* YOUR GOAL
Transcribe every entry word for word, but skip the images.
:: DATA SHOWN ::
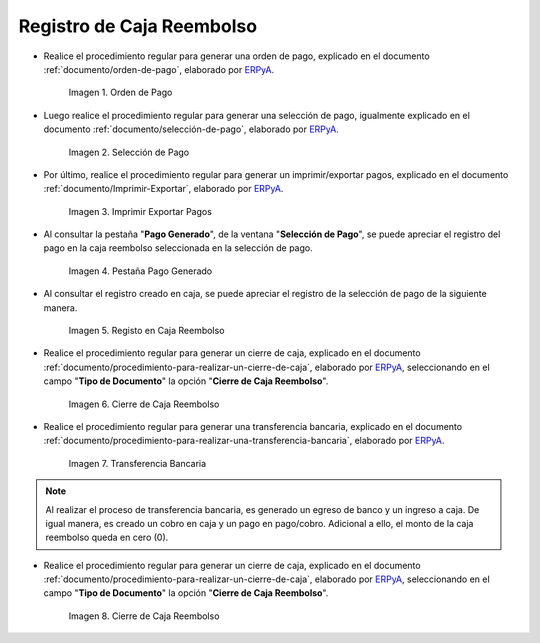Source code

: .. _ERPyA: http://erpya.com

.. |Orden de Pago| image:: resources/pay-order.png
.. |Selección de Pago| image:: resources/payment-selection.png
.. |Imprimir Exportar Pagos| image:: resources/print-export.png
.. |Pestaña Pago Generado| image:: resources/payment-generated.png
.. |Registo en Caja Reembolso| image:: resources/cash-register-refund.png
.. |Primer Cierre de Caja Reembolso| image:: resources/cash-back-refund.png
.. |Transferencia Bancaria| image:: resources/bank-transfer.png
.. |Cierre de Caja Final| image:: resources/cash-closing-final-refund.png

.. _documento/caja-reembolso:

**Registro de Caja Reembolso**
==============================

- Realice el procedimiento regular para generar una orden de pago, explicado en el documento :ref:`documento/orden-de-pago`, elaborado por `ERPyA`_.

    |Orden de Pago|

    Imagen 1. Orden de Pago

- Luego realice el procedimiento regular para generar una selección de pago, igualmente explicado en el documento :ref:`documento/selección-de-pago`, elaborado por `ERPyA`_.

    |Selección de Pago|

    Imagen 2. Selección de Pago

- Por último, realice el procedimiento regular para generar un imprimir/exportar pagos, explicado en el documento :ref:`documento/Imprimir-Exportar`, elaborado por `ERPyA`_.

    |Imprimir Exportar Pagos|

    Imagen 3. Imprimir Exportar Pagos

- Al consultar la pestaña "**Pago Generado**", de la ventana "**Selección de Pago**", se puede apreciar el registro del pago en la caja reembolso seleccionada en la selección de pago.

    |Pestaña Pago Generado|

    Imagen 4. Pestaña Pago Generado

- Al consultar el registro creado en caja, se puede apreciar el registro de la selección de pago de la siguiente manera.

    |Registo en Caja Reembolso|

    Imagen 5. Registo en Caja Reembolso

- Realice el procedimiento regular para generar un cierre de caja, explicado en el documento :ref:`documento/procedimiento-para-realizar-un-cierre-de-caja`, elaborado por `ERPyA`_, seleccionando en el campo "**Tipo de Documento**" la opción "**Cierre de Caja Reembolso**".

    |Primer Cierre de Caja Reembolso|

    Imagen 6. Cierre de Caja Reembolso

- Realice el procedimiento regular para generar una transferencia bancaria, explicado en el documento :ref:`documento/procedimiento-para-realizar-una-transferencia-bancaria`, elaborado por `ERPyA`_.

    |Transferencia Bancaria|

    Imagen 7. Transferencia Bancaria

.. note::

    Al realizar el proceso de transferencia bancaria, es generado un egreso de banco y un ingreso a caja. De igual manera, es creado un cobro en caja y un pago en pago/cobro. Adicional a ello, el monto de la caja reembolso queda en cero (0).

- Realice el procedimiento regular para generar un cierre de caja, explicado en el documento :ref:`documento/procedimiento-para-realizar-un-cierre-de-caja`, elaborado por `ERPyA`_, seleccionando en el campo "**Tipo de Documento**" la opción "**Cierre de Caja Reembolso**".

    |Cierre de Caja Final|

    Imagen 8. Cierre de Caja Reembolso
:::
* WRITTEN SOLUTION
Source code

: .. _ERPyA: http://erpya.com

.. |Orden de Pago| image:: resources/pay-order.png
.. |Selección de Pago| image:: resources/payment-selection.png
.. |Imprimir Exportar Pagos| image:: resources/print-export.png
.. |Pestaña Pago Generado| image:: resources/payment-generated.png
.. |Registo en Caja Reembolso| image:: resources/cash-register-refund.png
.. |Primer Cierre de Caja Reembolso| image:: resources/cash-back-refund.png
.. |Transferencia Bancaria| image:: resources/bank-transfer.png
.. |Cierre de Caja Final| image:: resources/cash-closing-final-refund.png

.. _documento/caja-reembolso:

**Registro de Caja Reembolso**
==============================

- Realice el procedimiento regular para generar una orden de pago, explicado en el documento :ref:`documento/orden-de-pago`, elaborado por `ERPyA`_.

    |Orden de Pago|

    Imagen 1. Orden de Pago

- Luego realice el procedimiento regular para generar una selección de pago, igualmente explicado en el documento :ref:`documento/selección-de-pago`, elaborado por `ERPyA`_.

    |Selección de Pago|

    Imagen 2. Selección de Pago

- Por último, realice el procedimiento regular para generar un imprimir/exportar pagos, explicado en el documento :ref:`documento/Imprimir-Exportar`, elaborado por `ERPyA`_.

    |Imprimir Exportar Pagos|

    Imagen 3. Imprimir Exportar Pagos

- Al consultar la pestaña "**Pago Generado**", de la ventana "**Selección de Pago**", se puede apreciar el registro del pago en la caja reembolso seleccionada en la selección de pago.

    |Pestaña Pago Generado|

    Imagen 4. Pestaña Pago Generado

- Al consultar el registro creado en caja, se puede apreciar el registro de la selección de pago de la siguiente manera.

    |Registo en Caja Reembolso|

    Imagen 5. Registo en Caja Reembolso

- Realice el procedimiento regular para generar un cierre de caja, explicado en el documento :ref:`documento/procedimiento-para-realizar-un-cierre-de-caja`, elaborado por `ERPyA`_, seleccionando en el campo "**Tipo de Documento**" la opción "**Cierre de Caja Reembolso**".

    |Primer Cierre de Caja Reembolso|

    Imagen 6. Cierre de Caja Reembolso

- Realice el procedimiento regular para generar una transferencia bancaria, explicado en el documento :ref:`documento/procedimiento-para-realizar-una-transferencia-bancaria`, elaborado por `ERPyA`_.

    |Transferencia Bancaria|

    Imagen 7. Transferencia Bancaria

.. note::

    Al realizar el proceso de transferencia bancaria, es generado un egreso de banco y un ingreso a caja. De igual manera, es creado un cobro en caja y un pago en pago/cobro. Adicional a ello, el monto de la caja reembolso queda en cero (0).

- Realice el procedimiento regular para generar un cierre de caja, explicado en el documento :ref:`documento/procedimiento-para-realizar-un-cierre-de-caja`, elaborado por `ERPyA`_, seleccionando en el campo "**Tipo de Documento**" la opción "**Cierre de Caja Reembolso**".

    |Cierre de Caja Final|

    Imagen 8. Cierre de Caja Reembolso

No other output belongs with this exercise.